The other seat Democrats are working hard to defend is on the south and central coast, held by Sen. Arnie Roblan of Coos Bay. Torres said the Democrats have good odds, noting Roblan’s long track record in Coos County as a teacher, high school principal and state representative, even as the region grows more Republican, particularly in the southern part of the district.

Monnes Anderson said she has worked closely with Sen. Jeff Kruse, R-Roseburg, on the Health Care Committee, as well as Sen. Brian Boquist, R-McMinnville, on veteran’s issues, leaving her well positioned even if the Democrats lose their supermajority. She said her district had anti-Hillary voters as well as Latino school children who are afraid a President Trump may break up their families.

With such an uneven district, Monnes Anderson has often taken positions more in line with business and the healthcare industry, much to the chagrin to some of her Democratic colleagues.

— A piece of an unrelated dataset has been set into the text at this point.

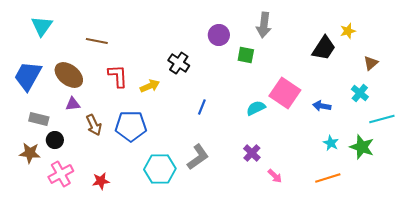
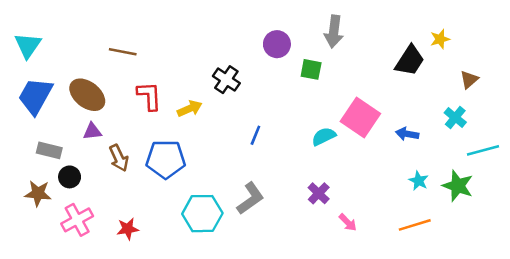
cyan triangle: (42, 26) -> (28, 45), moved

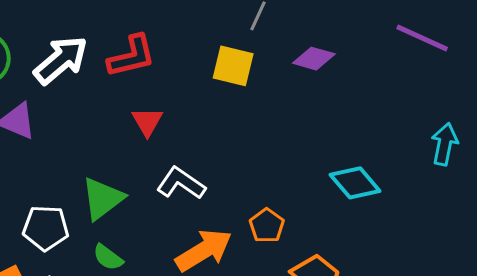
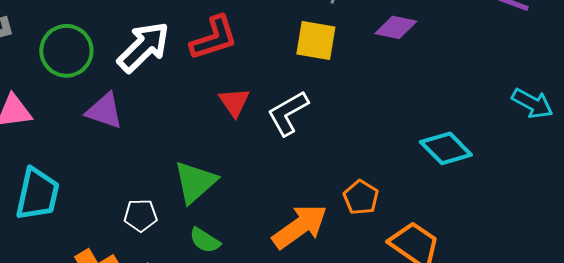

For years, she stymied the efforts of Sen. Chip Shields, D-Portland, to reform the insurance industry, helping to keep its status as the only business sector not covered by the state consumer fraud act. She also opposed attempts from Sen. Elizabeth Steiner Hayward, D-Beaverton, and the Oregon State Public Interest Research Group to force the hospital industry to be more transparent about the cost of their services.

But this cycle, Monnes Anderson is joining Greenlick’s efforts to require hospitals to be more generous if they want to keep their tax exemption status and not allowing them to count lower-than-desired reimbursement from Medicaid and Medicare as charity care.

For years, the hospitals claimed that uncompensated care led them to charge private insurers higher rates, but as the Affordable Care Act reduced the numbers of uninsured, the hospitals have piled up reserves and bought smaller physician clinics rather than pass any savings onto the insurance industry or consumers.

Monnes Anderson said the state would also look at requiring hospitals to pay property taxes on the clinics, which under previous ownership were often for-profit, but were delisted from the tax rolls once they came under the umbrella of a health system. “This isn’t fair. Other clinics pay taxes,” she said.